No actually i want to build a modified preamp based on the clean and lead channels of the marshall 6100. I have attached the schematics with some voltage analysis i did in case anyone is interested

I see, then that particular kit is too different to be useful, good luck with your build.

Get the 6.3V winding center tapped. In all cases, the heater winding must be referenced to ground, and the simple way is to use a CT on it. It is possible to construct a "center tap" for grounding by using two low value (~100R) resistors in series across the winding, and that can even be quieter, but if you don't need it, a wire is simpler and cheaper than resistors.

You have the essence of it correct. You've busy learning as hard as you can, so I went off and did some more direct looking for you. I put a model of this into my circuit simulator and messed with it a bit. Here are some of the short answers.
1. I tried values of 245 and 255Vac at 50Hz for an input, 80, 100, 250 and 300 for equivalent transformer wiring resitances, and 10uf and 22uF in both cap positions.
2. 10uF in both cap positions gets you under 1% ripple in all case, 22uF makes it even lower, if that matters. It may not. 1% is pretty good.
3. The transformer equivalent wiring resistance makes a difference. This is the measured wire resistance of the primary times the secondary voltage divided by the primary voltage, added to the measured secondary wiring resistance. It happens that you're very near unity on that voltage to voltage thing, so it's approximately the sum of the two. The difference between this number being 80 and 250 (which are reasonable estimates for transformers of this size) makes about a 13V dc difference on the final DC. At 80, you get 313vdc out, at 250, you get 300.
4. The transformer RMS current changes with the transformer resistance, too. Plan for 50ma secondary output minimum to be sure. The lower the winding resistance, the higher this number.
5. Consider going to 260Vrms on the high voltage winding, and then adjusting that "750R" resistor to get the DC voltage you want. It drops off DC volts at the same time it reduces ripple. This is a lot easier than getting a transformer that's got too low a DC out, and then ordering another one. Or consider making 300Vdc your target.
6. This analysis ignored the effect of wall-socket voltage variation. Your DC voltage out will go up and down in direct proprtion to it's variation from the AC voltage the transformer was designed for.
7. If you're tight on space or height, consider using two transformers, one for HV and one for filaments.

Given records:
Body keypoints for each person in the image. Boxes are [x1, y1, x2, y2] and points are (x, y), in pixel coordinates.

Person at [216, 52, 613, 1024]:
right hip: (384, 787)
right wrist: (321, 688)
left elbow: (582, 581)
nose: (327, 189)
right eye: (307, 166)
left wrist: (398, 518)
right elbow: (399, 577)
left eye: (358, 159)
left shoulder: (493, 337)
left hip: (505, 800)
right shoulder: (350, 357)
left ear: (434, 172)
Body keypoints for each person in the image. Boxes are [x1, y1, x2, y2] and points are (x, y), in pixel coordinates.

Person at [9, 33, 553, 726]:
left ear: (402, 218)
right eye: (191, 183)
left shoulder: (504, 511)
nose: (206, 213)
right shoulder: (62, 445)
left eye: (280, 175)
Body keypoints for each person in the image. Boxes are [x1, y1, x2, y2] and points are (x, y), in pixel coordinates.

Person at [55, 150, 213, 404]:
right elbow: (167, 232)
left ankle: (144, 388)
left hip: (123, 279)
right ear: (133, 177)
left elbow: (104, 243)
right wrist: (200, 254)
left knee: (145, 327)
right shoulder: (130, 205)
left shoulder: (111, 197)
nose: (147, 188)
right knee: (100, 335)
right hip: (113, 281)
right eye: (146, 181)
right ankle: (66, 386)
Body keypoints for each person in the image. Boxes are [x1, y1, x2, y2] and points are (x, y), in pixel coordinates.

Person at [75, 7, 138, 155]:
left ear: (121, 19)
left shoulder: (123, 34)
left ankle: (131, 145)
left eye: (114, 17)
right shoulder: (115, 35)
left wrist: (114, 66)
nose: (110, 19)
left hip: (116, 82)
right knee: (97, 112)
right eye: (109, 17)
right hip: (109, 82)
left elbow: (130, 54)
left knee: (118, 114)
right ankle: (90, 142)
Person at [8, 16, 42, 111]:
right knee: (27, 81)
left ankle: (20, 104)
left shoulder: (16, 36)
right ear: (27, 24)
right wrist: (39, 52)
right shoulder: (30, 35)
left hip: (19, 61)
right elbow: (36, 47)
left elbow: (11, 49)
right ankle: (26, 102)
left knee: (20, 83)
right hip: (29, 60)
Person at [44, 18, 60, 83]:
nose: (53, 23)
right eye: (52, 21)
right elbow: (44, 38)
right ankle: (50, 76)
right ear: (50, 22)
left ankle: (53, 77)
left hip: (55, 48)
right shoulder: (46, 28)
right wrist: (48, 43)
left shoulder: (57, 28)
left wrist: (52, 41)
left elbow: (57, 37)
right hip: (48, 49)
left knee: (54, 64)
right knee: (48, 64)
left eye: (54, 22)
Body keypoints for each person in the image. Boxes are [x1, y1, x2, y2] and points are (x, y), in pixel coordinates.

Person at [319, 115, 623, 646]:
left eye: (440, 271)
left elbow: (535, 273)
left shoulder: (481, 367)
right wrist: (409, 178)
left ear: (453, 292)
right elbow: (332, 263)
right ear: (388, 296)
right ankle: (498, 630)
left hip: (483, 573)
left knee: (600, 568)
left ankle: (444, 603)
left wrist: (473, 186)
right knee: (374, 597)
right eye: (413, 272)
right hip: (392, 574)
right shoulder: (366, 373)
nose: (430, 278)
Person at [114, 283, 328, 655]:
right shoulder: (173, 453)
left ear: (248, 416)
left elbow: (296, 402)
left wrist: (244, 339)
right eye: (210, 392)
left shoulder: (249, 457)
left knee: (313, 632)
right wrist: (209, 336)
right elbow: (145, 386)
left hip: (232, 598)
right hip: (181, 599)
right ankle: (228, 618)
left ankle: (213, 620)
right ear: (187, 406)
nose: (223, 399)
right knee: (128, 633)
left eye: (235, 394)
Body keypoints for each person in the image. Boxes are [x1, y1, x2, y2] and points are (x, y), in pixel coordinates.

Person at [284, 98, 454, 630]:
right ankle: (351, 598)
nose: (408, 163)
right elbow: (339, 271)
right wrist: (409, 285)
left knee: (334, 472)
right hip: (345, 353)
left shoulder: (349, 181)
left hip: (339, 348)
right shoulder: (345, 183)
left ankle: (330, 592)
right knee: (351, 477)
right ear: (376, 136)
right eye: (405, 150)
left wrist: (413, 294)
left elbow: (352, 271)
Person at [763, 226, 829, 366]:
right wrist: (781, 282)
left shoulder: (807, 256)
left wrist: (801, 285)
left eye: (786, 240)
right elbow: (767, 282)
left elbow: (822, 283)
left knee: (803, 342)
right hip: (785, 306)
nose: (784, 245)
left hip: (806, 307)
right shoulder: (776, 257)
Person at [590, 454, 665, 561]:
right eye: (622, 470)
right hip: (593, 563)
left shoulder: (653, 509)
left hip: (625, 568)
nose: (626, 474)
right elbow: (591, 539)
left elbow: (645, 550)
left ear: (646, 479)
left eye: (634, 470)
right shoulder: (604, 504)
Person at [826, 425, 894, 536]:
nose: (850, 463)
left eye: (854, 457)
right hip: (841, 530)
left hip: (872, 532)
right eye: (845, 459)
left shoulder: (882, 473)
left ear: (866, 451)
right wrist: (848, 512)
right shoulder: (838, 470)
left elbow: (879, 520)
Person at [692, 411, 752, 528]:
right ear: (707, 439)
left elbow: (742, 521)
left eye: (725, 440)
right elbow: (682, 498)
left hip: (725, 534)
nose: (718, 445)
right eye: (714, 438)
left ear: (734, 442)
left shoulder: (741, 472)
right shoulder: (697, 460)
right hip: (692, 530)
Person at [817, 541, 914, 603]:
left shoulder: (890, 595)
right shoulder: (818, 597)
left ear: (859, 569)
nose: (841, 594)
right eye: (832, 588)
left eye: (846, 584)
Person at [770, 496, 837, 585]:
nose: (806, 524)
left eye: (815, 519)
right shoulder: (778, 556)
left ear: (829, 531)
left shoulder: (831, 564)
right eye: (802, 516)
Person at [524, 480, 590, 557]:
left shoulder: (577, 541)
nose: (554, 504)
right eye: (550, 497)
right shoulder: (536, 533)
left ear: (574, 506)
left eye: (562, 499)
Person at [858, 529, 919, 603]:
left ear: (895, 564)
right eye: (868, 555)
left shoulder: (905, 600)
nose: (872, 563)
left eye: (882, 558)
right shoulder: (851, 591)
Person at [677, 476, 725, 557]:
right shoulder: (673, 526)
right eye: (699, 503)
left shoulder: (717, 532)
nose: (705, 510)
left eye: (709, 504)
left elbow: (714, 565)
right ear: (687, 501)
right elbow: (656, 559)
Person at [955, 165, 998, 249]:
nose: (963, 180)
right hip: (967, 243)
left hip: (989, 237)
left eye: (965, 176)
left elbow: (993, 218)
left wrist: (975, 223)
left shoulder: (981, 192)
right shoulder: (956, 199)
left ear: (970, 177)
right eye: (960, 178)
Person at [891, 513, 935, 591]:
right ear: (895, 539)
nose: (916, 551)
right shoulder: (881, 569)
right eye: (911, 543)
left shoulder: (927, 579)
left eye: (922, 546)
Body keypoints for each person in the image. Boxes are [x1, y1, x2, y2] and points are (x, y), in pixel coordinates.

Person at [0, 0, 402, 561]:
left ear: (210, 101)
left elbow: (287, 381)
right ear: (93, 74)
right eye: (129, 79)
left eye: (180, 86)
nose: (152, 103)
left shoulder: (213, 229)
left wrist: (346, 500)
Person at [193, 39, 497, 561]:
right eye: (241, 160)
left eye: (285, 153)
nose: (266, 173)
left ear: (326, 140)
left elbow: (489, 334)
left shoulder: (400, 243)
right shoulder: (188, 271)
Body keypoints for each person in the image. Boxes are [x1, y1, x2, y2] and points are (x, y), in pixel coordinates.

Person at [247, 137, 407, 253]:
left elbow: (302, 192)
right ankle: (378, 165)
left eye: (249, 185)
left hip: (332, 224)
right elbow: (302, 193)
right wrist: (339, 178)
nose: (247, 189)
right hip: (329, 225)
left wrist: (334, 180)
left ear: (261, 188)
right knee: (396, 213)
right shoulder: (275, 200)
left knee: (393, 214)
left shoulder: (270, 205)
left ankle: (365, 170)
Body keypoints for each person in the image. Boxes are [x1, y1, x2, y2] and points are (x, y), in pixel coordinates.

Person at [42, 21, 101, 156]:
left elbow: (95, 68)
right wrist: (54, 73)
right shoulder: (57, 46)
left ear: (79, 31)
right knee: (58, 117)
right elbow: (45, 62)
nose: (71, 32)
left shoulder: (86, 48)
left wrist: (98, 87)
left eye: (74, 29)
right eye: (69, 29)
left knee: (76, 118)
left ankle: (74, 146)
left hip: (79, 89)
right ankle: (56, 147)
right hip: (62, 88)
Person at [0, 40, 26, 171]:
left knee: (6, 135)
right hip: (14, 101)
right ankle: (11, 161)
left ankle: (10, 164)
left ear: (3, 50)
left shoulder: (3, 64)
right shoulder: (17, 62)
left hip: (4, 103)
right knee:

Exercise requirements:
Rewrite the amp-build thread starting at "No actually i" and ending at "the short answers.", changing "preamp" to "amplifier".

Output below:
No actually i want to build a modified amplifier based on the clean and lead channels of the marshall 6100. I have attached the schematics with some voltage analysis i did in case anyone is interested

I see, then that particular kit is too different to be useful, good luck with your build.

Get the 6.3V winding center tapped. In all cases, the heater winding must be referenced to ground, and the simple way is to use a CT on it. It is possible to construct a "center tap" for grounding by using two low value (~100R) resistors in series across the winding, and that can even be quieter, but if you don't need it, a wire is simpler and cheaper than resistors.

You have the essence of it correct. You've busy learning as hard as you can, so I went off and did some more direct looking for you. I put a model of this into my circuit simulator and messed with it a bit. Here are some of the short answers.